Alternative Interfaces for OpenStack

Author: Michael Krotscheck
Source: Planet OpenStack

What might alternative user interfaces for OpenStack look like? If you’ve read my previous post on Composable OpenStack, you understand that there is more than one way to think about – and interact with – a cloud. Use cases – thus desired user interaction – vary even more than business models, and while Horizon’s OpenStack Dashboard admirably satisfies the Cloud Operator use case, there are many other use cases which it struggles to satisfy.

As a research exercise, I’ve collected and/or mocked user interfaces for the use cases I’ve outlined in my aforementioned blog post. These are intended to be illustrative, not proscriptive. Perhaps most importantly, these interfaces can – and should – be able to live side-by-side, with as little code duplication as possible.

Option 1: The multi-mega-cloud

I’m not certain anyone has ever tried to tackle the Mega-Ops user experience. Multiple clouds, dozens of global regions, thousands of pieces of hardware… it’s a daunting challenge to try to distill that into a single, usable, interface. I’ve taken a stab at it, however it’s probably far more useful to focus on specific users; A NOC’s security dashboard might be entirely separate from its capacity dashboard, and may even be managed in an entirely separate location.

alt_ui_megacloud

Option 2: The single-cloud operator

This is the use case closest to Horizon’s OpenStack-Dashboard. Here, the customer knows they are interacting with a cloud – concepts such as instances, quotas, images, and network topologies are front and center, and both the cloud’s operator, and their customers, will find the concepts familiar and/or easy to grasp.

alt_ui_horizon

Option 3: Is there a cloud here somewhere?

I’ve taken a screenshot here of the signup page for pantheon.io, one of the keynote customers from the 2015 OpenStack Summit in Vancouver. Pantheon built their entire business on top of OpenStack and Containers, however this is entirely hidden from their customers; All they know is that they enter some parameters, ‘swipe’ their credit card, and have a wordpress blog ready to go.

Pantheon

Option 4: The Application Developer

This dashboard is designed for an application developer, someone who cares more about the components of their application, than about the underlying instances running these components. In fact, the developer implicitly trusts their cloud provider to configure these services in a way that will scale to meet their needs; After all, not every engineer can learn everything there is to know about every service in their application stack, as this breadth of knowledge comes at the cost of depth.

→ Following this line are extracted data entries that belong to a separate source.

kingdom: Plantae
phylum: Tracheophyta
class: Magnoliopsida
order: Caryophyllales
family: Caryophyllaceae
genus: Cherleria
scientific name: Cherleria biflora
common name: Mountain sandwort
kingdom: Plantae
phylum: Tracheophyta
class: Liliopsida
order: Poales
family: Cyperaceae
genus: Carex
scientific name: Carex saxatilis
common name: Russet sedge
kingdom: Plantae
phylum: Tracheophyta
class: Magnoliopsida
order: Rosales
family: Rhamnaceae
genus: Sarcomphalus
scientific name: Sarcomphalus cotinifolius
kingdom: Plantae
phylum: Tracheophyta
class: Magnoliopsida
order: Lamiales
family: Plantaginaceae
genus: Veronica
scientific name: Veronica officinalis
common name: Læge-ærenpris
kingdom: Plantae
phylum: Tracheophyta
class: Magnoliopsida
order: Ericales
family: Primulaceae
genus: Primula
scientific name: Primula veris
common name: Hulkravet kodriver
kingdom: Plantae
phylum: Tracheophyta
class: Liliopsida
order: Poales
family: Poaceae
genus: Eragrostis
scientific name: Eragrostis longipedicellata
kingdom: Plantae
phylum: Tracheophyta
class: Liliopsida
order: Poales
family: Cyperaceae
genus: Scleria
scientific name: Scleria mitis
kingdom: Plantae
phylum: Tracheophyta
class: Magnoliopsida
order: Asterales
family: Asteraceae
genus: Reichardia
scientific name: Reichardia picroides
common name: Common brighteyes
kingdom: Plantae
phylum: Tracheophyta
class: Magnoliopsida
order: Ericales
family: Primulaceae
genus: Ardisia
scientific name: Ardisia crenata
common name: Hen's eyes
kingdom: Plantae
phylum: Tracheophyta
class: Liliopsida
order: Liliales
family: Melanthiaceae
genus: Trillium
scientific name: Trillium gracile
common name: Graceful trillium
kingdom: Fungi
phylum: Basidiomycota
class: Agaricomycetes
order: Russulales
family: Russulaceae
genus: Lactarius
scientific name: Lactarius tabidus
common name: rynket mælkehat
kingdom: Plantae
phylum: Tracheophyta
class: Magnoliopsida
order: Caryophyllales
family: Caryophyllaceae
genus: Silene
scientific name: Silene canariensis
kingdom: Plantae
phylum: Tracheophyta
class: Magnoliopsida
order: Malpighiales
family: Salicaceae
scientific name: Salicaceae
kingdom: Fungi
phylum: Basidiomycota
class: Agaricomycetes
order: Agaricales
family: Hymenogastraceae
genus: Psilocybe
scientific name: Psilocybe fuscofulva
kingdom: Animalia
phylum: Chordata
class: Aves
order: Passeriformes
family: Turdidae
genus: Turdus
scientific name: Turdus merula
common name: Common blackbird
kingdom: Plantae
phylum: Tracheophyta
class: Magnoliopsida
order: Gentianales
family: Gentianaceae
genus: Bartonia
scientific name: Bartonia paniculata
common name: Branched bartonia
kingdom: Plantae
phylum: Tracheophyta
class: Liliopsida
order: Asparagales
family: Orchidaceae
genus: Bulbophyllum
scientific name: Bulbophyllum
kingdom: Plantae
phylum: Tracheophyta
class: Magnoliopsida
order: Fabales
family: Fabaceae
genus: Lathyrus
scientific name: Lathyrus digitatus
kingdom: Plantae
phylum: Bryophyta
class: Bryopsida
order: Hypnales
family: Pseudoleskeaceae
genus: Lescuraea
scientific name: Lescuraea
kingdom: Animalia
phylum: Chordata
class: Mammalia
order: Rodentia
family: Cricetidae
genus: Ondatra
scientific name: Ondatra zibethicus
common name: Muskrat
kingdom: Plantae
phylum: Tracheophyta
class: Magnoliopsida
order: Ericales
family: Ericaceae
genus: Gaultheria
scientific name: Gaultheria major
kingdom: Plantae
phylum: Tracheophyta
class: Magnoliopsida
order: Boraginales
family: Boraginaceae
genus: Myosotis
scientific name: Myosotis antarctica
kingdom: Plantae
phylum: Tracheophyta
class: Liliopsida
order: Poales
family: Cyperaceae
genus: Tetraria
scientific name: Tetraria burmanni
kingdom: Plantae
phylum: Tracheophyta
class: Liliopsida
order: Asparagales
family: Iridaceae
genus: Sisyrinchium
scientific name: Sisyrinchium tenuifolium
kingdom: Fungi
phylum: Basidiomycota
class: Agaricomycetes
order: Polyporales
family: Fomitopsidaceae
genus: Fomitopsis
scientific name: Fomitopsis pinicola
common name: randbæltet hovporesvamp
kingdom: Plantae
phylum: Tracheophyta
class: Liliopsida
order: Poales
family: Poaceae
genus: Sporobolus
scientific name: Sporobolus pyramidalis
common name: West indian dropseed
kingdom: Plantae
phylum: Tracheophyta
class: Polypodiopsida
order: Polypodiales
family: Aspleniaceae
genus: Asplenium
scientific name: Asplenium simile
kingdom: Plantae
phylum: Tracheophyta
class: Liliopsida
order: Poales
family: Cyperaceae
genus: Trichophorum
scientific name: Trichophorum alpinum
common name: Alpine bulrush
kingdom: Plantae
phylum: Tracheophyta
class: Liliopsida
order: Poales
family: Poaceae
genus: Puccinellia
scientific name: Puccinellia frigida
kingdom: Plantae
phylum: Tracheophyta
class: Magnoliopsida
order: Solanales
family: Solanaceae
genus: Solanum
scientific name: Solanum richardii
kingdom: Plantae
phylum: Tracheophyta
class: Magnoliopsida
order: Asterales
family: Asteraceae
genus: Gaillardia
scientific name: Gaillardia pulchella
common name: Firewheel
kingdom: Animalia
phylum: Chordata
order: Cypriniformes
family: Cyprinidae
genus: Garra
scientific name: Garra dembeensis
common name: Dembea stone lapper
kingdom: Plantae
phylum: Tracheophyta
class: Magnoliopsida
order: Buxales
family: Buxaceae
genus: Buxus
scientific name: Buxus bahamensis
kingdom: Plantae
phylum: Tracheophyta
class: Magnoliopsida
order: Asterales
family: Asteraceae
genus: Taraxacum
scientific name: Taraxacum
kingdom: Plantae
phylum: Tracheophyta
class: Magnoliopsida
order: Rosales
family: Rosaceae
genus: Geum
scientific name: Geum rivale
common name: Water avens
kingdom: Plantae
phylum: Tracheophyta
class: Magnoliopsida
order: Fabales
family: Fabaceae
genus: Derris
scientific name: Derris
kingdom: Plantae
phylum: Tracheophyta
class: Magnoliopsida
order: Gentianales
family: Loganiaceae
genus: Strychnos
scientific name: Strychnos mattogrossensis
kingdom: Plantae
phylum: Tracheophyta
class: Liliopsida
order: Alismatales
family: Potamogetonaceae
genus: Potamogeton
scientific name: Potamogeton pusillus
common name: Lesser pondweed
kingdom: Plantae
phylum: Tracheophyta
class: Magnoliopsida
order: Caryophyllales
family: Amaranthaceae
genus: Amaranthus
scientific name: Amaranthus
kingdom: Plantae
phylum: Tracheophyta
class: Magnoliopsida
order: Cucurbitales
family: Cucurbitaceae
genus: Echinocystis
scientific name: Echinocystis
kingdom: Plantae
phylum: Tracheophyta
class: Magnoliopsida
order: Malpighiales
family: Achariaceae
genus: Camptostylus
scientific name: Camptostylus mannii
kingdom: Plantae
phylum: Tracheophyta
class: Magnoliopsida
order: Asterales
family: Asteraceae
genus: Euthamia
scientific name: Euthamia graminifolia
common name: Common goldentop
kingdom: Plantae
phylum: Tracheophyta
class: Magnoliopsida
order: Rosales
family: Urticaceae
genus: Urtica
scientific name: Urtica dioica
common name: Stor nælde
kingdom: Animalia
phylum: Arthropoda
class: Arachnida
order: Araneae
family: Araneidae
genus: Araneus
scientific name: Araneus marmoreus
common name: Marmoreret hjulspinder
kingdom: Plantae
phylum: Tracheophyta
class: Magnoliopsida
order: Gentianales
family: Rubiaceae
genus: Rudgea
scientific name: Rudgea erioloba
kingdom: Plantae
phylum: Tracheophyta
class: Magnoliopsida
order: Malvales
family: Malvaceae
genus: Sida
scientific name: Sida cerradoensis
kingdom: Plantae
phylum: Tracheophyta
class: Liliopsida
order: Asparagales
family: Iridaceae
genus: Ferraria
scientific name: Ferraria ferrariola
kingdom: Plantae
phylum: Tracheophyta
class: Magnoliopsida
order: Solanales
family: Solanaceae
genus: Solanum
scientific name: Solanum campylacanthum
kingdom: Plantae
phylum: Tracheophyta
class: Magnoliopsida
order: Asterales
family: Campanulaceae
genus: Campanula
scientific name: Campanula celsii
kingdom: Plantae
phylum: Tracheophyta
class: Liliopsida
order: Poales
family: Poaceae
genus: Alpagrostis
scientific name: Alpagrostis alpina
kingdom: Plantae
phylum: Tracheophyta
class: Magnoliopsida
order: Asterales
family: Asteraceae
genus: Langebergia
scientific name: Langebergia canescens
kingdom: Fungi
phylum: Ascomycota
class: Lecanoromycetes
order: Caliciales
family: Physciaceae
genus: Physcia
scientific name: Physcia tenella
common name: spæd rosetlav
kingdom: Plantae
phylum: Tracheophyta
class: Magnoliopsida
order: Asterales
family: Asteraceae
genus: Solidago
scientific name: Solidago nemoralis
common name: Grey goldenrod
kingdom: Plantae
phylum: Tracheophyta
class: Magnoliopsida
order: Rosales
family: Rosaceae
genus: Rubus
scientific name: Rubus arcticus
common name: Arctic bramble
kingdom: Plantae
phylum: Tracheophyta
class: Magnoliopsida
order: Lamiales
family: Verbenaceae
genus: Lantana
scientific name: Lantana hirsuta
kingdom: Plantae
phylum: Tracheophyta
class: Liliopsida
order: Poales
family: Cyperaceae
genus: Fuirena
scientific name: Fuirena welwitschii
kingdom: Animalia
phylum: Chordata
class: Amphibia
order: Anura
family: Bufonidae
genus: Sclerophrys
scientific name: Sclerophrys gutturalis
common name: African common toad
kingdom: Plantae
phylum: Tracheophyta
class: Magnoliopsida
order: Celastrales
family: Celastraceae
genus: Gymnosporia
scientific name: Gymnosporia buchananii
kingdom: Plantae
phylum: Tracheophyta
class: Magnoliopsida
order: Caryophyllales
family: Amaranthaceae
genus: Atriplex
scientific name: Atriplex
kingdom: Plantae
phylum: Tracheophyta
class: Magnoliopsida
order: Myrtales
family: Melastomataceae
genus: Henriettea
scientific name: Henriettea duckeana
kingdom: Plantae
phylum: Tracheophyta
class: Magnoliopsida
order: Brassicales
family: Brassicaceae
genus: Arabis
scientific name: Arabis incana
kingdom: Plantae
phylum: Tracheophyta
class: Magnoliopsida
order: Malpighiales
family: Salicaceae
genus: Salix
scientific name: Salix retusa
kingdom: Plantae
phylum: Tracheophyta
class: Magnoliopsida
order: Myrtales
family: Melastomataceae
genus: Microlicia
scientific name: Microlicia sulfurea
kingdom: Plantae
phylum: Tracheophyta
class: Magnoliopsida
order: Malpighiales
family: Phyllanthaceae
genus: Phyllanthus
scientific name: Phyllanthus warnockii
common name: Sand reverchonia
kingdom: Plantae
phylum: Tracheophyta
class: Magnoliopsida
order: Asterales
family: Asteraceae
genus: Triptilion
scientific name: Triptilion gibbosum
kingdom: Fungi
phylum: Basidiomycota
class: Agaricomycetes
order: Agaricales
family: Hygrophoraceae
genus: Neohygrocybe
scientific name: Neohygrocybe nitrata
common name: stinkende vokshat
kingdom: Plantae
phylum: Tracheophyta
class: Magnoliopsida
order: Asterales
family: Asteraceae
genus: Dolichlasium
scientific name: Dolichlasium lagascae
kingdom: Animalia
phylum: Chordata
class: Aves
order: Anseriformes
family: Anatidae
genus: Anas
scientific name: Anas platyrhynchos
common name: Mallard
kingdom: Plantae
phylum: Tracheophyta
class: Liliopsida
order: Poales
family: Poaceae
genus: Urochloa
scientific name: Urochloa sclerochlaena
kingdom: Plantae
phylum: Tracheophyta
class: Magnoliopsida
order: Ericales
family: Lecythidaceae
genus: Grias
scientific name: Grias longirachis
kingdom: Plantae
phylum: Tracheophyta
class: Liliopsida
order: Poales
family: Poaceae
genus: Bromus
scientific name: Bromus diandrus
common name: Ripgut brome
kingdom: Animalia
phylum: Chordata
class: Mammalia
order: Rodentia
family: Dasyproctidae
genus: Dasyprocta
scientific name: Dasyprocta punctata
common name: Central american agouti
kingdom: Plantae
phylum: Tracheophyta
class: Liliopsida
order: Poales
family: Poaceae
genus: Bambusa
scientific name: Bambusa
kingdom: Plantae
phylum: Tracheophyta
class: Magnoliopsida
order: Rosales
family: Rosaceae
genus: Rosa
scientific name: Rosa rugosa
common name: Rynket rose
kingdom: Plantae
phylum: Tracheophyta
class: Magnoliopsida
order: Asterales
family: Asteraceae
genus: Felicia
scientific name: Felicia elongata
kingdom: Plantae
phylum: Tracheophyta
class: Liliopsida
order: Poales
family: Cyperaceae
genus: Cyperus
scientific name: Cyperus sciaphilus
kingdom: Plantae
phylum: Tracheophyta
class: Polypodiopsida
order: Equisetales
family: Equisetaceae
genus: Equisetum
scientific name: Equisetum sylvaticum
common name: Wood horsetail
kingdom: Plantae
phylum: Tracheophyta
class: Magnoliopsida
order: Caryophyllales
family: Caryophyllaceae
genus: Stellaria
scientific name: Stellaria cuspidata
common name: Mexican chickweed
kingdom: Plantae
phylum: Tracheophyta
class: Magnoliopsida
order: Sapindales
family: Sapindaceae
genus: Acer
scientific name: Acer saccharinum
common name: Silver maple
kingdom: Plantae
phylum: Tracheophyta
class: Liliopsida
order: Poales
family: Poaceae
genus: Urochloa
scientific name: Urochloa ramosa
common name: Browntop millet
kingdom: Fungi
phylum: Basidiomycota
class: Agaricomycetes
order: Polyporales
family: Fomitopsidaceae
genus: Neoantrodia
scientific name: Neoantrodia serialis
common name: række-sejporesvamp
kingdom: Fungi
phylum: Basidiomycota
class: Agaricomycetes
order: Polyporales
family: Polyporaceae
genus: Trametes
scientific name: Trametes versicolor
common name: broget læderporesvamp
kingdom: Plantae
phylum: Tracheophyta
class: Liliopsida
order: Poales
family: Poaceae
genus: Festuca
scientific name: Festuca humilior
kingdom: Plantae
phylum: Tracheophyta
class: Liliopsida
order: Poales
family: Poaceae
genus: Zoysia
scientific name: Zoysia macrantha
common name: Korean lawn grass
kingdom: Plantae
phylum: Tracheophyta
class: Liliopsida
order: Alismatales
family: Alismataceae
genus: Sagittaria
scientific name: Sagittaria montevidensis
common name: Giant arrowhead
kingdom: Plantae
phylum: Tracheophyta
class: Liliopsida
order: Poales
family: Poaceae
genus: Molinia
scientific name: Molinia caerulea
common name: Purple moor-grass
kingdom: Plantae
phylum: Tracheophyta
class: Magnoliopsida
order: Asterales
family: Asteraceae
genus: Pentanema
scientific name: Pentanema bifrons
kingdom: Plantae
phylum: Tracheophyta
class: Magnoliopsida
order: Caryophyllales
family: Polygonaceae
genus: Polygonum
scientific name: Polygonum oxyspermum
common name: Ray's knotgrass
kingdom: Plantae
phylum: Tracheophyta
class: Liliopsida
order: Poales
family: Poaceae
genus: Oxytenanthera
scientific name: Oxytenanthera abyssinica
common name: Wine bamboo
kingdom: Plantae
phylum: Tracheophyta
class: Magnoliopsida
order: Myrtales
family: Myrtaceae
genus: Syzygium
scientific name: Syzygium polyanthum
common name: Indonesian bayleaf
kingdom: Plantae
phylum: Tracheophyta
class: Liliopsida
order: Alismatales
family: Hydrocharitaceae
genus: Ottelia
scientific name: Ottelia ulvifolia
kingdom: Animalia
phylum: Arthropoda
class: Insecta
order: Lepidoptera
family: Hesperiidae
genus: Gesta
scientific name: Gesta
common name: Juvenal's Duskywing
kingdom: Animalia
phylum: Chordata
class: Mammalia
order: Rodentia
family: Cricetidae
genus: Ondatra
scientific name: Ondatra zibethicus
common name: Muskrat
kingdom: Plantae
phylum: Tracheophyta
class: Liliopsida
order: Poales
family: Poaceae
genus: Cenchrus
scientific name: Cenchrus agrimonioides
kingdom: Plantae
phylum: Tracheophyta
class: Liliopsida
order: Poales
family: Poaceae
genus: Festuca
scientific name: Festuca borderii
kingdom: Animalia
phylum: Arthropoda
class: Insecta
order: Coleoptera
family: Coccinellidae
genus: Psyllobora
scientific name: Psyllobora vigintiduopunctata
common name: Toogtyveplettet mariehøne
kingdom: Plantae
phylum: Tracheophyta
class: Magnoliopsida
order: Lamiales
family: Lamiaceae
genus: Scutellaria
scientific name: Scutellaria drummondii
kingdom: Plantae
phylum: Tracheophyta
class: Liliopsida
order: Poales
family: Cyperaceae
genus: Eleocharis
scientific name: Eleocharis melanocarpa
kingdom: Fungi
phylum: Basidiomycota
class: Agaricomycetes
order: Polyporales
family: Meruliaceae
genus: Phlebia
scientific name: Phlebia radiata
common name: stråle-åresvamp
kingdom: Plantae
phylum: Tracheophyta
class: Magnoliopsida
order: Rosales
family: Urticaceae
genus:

And yet, this is still a valid dashboard for OpenStack, especially its secondary services such as Trove and Sahara. In fact, this interface removes the source of computing power entirely; the resources could be provided via HyperVisors or via Containers, and the customer would never really know the difference.

alt_ui_app_builder

Option 5: The Single-Service Deployer

The last use case is that of the single-service deployer, in which, for whatever reason, a single service such as Swift or Ironic are deployed entirely by themselves. Here, I’ve taken a screenshot of the Ironic Standalone UI, which attempts to meet that use case with no dependency on Horizon whatsoever.